Terminó así la primera parte, la flamenca, dejando paso a las coplas, que también sonaban flamenca, como la de ‘El último minuto’ , ‘Coplas del quere’, o la que en homenaje al paisano Antonio Gallardo y de manera improvisada realizó Miguel, esa de ‘La luz de tus ojos grises’. El cantante, en esta parte del espectáculo, contó con la gran colaboración del maestro pianista Joan Albert Amargós, que hizo notarse con la sensibilidad de sus manos, al ritmo que marcaba las románticas coplas de Rafael de León.

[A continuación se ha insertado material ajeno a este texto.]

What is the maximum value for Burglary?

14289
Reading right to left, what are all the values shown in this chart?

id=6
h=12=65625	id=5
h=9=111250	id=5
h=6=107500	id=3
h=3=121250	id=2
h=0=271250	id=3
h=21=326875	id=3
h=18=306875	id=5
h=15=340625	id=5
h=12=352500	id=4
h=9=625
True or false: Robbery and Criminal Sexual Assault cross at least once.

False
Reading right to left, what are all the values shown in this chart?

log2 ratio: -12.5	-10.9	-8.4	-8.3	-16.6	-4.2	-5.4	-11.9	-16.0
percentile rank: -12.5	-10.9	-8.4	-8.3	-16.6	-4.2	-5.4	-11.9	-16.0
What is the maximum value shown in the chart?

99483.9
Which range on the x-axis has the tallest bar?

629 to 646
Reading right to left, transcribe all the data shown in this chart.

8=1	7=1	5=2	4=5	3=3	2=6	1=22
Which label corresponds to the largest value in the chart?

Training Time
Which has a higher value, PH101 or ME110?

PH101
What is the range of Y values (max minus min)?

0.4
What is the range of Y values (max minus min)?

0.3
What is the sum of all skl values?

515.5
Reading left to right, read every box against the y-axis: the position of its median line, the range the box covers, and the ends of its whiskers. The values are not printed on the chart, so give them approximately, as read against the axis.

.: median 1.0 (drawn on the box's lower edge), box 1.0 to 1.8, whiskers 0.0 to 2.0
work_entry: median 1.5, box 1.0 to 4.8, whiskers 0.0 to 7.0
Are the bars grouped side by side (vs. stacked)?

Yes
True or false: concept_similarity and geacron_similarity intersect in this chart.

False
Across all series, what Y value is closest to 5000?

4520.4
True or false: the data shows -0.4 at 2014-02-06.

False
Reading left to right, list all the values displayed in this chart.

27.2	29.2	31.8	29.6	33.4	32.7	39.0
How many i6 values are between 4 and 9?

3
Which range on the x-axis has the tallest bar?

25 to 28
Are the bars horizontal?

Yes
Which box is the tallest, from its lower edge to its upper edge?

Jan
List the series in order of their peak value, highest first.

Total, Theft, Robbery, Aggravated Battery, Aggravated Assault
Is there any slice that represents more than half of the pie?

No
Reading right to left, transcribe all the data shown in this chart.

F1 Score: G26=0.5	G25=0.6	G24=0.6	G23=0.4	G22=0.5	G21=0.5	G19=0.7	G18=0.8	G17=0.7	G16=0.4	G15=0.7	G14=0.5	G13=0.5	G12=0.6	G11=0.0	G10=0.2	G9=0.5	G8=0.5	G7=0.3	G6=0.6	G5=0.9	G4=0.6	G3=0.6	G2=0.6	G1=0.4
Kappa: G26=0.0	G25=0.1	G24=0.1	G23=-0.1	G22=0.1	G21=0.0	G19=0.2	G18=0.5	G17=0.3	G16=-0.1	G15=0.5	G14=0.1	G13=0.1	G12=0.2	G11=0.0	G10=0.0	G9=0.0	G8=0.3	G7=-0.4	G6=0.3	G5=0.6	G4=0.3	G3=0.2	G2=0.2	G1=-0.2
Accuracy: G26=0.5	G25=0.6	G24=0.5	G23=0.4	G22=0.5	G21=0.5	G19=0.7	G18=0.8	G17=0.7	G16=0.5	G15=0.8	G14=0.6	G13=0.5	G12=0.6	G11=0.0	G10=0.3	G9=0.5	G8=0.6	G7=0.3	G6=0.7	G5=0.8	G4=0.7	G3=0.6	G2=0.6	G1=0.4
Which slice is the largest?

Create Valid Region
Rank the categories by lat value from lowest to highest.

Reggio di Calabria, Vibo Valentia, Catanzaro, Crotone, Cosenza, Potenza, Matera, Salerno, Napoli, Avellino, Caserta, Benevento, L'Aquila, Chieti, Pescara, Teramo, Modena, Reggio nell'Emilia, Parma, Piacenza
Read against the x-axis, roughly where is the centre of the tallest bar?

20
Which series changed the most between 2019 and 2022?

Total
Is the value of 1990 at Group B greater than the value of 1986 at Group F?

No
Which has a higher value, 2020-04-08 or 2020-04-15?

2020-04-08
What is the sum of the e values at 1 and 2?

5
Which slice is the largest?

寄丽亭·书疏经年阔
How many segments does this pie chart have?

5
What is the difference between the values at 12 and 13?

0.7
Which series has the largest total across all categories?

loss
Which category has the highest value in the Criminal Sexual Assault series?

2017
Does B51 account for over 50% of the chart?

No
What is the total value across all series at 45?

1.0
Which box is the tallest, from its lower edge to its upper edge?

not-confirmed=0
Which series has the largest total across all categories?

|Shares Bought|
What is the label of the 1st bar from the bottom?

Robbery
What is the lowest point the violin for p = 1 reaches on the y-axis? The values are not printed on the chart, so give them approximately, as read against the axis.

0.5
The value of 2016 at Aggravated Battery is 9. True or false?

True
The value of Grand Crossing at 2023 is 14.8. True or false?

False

Entre canción y canción el artista aprovechaba para expresar sus animadversiones políticas, defendiendo a la música como evasión a la situación actual.

Quiso concluir su intervención en Jerez con su particular homenaje a Camarón en el vigésimo aniversario de su muerte a través de uno de sus mayores éxitos, ‘La Leyenda del Tiempo’, y digo quiso, porque a petición del público Poveda salió entre vítores al escenario para recibir los aplausos e interpretar otro par de coplas entre las que se encontraba ‘Tres Puñales’, puso la plaza boca abajo, el gentío gritaba, aplaudía, apenas dejaban que hablase el protagonista… Para colmo de toda euforia, en un improvisado fin de fiesta,  Joaquín Grilo se paseó por las tablas entre alfileres de colores, mientras tanto, el público tocaba las palmas por bulerías siguiendo el compás de los artistas y eso sólo ocurre en Jerez.

Miguel Poveda triunfa en Jerez, la tierra de Lola Flores, de La Paquera, de Moraíto, de Terremoto, de Parrilla… todos finalmente tuvieron que ver en el espectáculo, largo a la vez que en cierto modo efímero para los que allí se encontraban, que jaleaban en ocasiones con ¡Qué grande eres! Al César lo que es del César, no todo el mundo llena una plaza de toros, no todo los artistas dan tres horas de espectáculo, no todos los flamencos se comportan en el escenario, no todo el mundo canta igual por seguirilla. No todo el mundo triunfa en Jerez y él lo hizo.